El Olimar sabe esperar

El poeta uruguayo Víctor Lima, aunque nació en Salto vivió en el departamento de Treinta y Tres toda su vida y allí cantó al Olimar. Por su verso supe de la existencia de ese río de poco más de un centenar de kilómetros de recorrido que no termina en el mar, sino que es vicario del Cebollatí.

Todo ello encendió mi imaginación y el ardiente deseo de trasladarme a un rincón de ese entrañable paisito. Viajar desde Montevideo al norte, sentirme perdido en los campos inmensos ribeteados por sierras bajas, asumir que el invierno es una opción y que la soledad cuando se cambia de paisaje tiene un significado diferente. Sentir cómo lo desconocido se hace tuyo para, más tarde, perderse en los recuerdos fútiles que solo asoman la cabeza de tarde en tarde para certificar: “estuve allí”. Ser consciente de que tu ausencia, la misma ignorancia que te embargaba antes de conocer su existencia, no cambia las cosas que seguirán allí, esperando.

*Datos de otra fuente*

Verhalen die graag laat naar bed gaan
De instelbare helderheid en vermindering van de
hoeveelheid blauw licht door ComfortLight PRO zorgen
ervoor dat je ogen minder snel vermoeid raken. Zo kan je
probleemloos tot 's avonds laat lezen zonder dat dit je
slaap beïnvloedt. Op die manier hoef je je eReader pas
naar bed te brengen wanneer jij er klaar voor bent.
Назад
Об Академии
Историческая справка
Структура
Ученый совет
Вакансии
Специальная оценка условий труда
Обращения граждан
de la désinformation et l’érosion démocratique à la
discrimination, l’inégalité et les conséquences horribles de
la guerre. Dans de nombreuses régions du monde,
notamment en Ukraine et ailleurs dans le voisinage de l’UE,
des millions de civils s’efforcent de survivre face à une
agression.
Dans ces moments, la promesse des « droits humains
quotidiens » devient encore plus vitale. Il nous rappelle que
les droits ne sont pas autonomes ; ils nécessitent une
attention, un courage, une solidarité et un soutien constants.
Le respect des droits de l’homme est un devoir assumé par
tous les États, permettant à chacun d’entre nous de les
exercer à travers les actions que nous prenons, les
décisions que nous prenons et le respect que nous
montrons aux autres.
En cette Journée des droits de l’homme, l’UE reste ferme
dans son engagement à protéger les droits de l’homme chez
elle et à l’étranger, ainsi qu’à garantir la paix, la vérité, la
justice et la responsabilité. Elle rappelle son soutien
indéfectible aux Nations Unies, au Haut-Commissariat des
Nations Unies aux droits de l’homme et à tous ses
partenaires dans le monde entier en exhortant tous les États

Sin embargo, la vida es más complicada de lo que parece. Aunque el propio poeta afirma en una imagen muy bella de resonancias machadianas, o de León Felipe, que “todo peregrino se entiende con el camino sin preguntarse por qué”, enseguida pienso en algo leído hace poco que sostiene, contra opiniones opuestas que persistentemente relativizan el peso de los años vividos, que hay una edad para irse y otra para regresar, como si el camino fuera circular o la ida invariablemente tuviera el requisito de la vuelta; porque el verdadero problema es no tener a donde ir o, ¿peor aun?, no tener a donde regresar. Además, ¿está permanentemente abierta la puerta que inicia el camino? Se me dirá que el camino está continuamente disponible, que la andadura es una actitud que no requiere ni siquiera de los pies y que al Olimar se llega desde distintos lugares, que siempre espera. No obstante, sí, la edad enreda las cosas.

El deterioro físico de algunos de la generación que están viviendo ya más que sus padres, hace una labor de zapa que trunca los sueños, confunde los recuerdos, trampea las imágenes e inhibe el deseo. Perdida su mirada a través del ventanal, incapaces de dejar a un lado el pensamiento obsesivo con el que amanecieron tras una noche aciaga, compiten con quienes, anclados en sillas de ruedas, son plenamente conscientes de que cada nuevo día es peor, de que, a pesar de la terapia y de los minuciosos cuidados que reciben, sus músculos se van atrofiando poco a poco y que llegará un momento de asfixia completa que solo podrá ser anticipado mediante una decisión drástica, la más certera y definitiva.

Es entonces, quizá, cuando el Olimar tiene la poderosa capacidad de convertirse en un señuelo, de ofrecerse como la posibilidad de ser un refugio, el último. De brindar al caminante la sutil, benévola, añagaza de su propuesta. Entonces, no importa cómo se hace el viaje, lo relevante es estar a sus orillas, a tiempo.